** What you have to do **
In the copy, include all of the listing exactly and none of its pictures.

** The data **
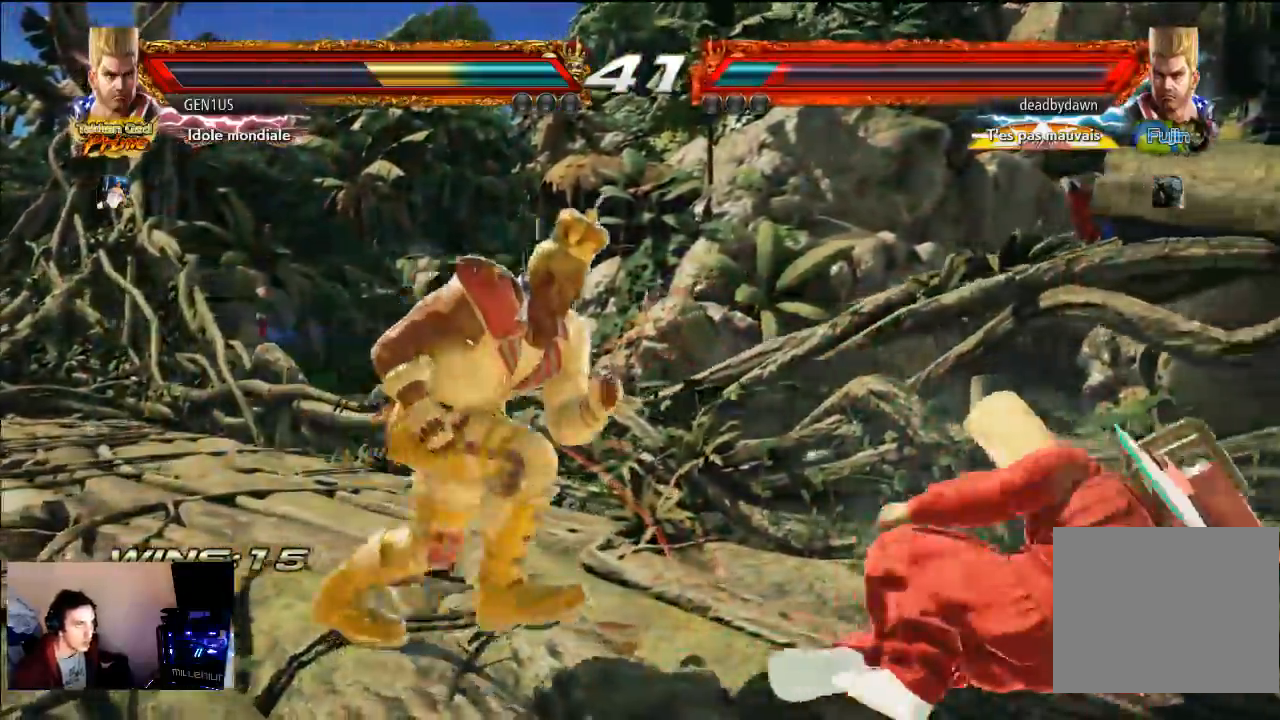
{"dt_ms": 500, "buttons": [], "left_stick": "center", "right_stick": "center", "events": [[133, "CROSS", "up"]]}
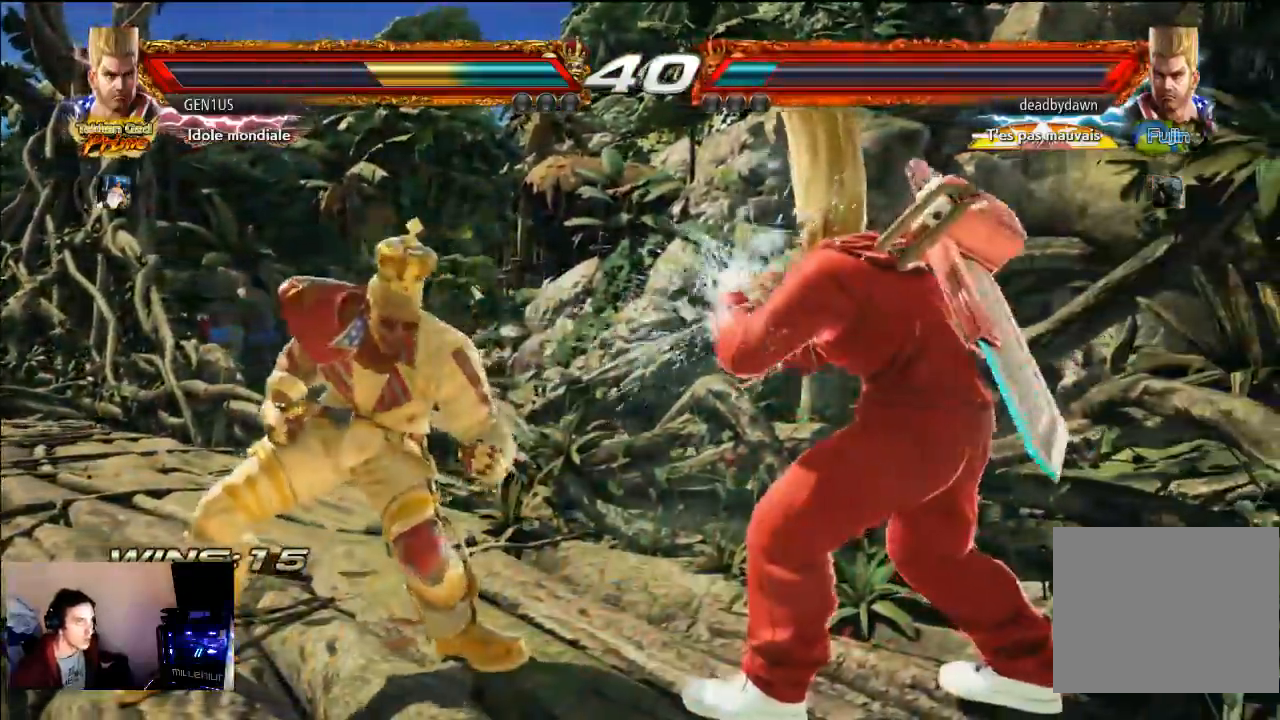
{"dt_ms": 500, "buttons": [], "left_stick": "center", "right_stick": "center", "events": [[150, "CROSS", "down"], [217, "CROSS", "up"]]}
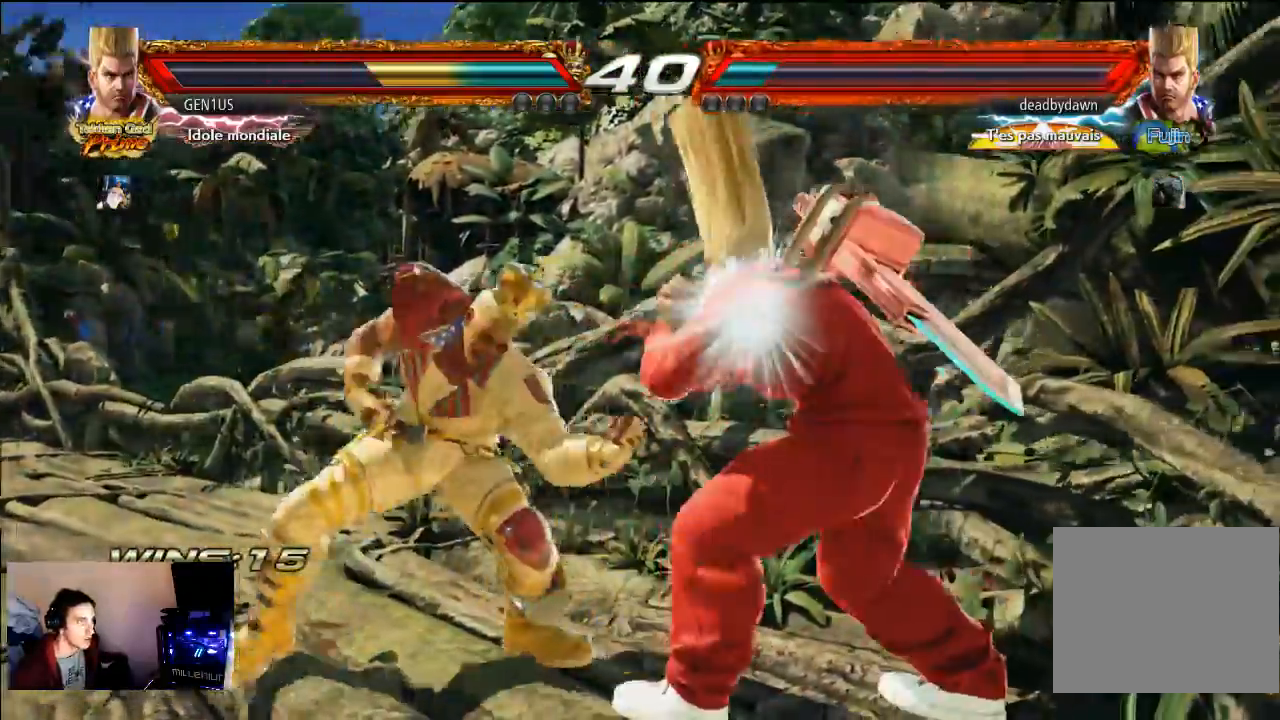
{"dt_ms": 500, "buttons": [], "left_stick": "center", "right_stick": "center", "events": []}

** Solution for this exercise **
{"dt_ms": 500, "buttons": [], "left_stick": "center", "right_stick": "center", "events": [[133, "CROSS", "up"]]}
{"dt_ms": 500, "buttons": [], "left_stick": "center", "right_stick": "center", "events": [[150, "CROSS", "down"], [217, "CROSS", "up"]]}
{"dt_ms": 500, "buttons": [], "left_stick": "center", "right_stick": "center", "events": []}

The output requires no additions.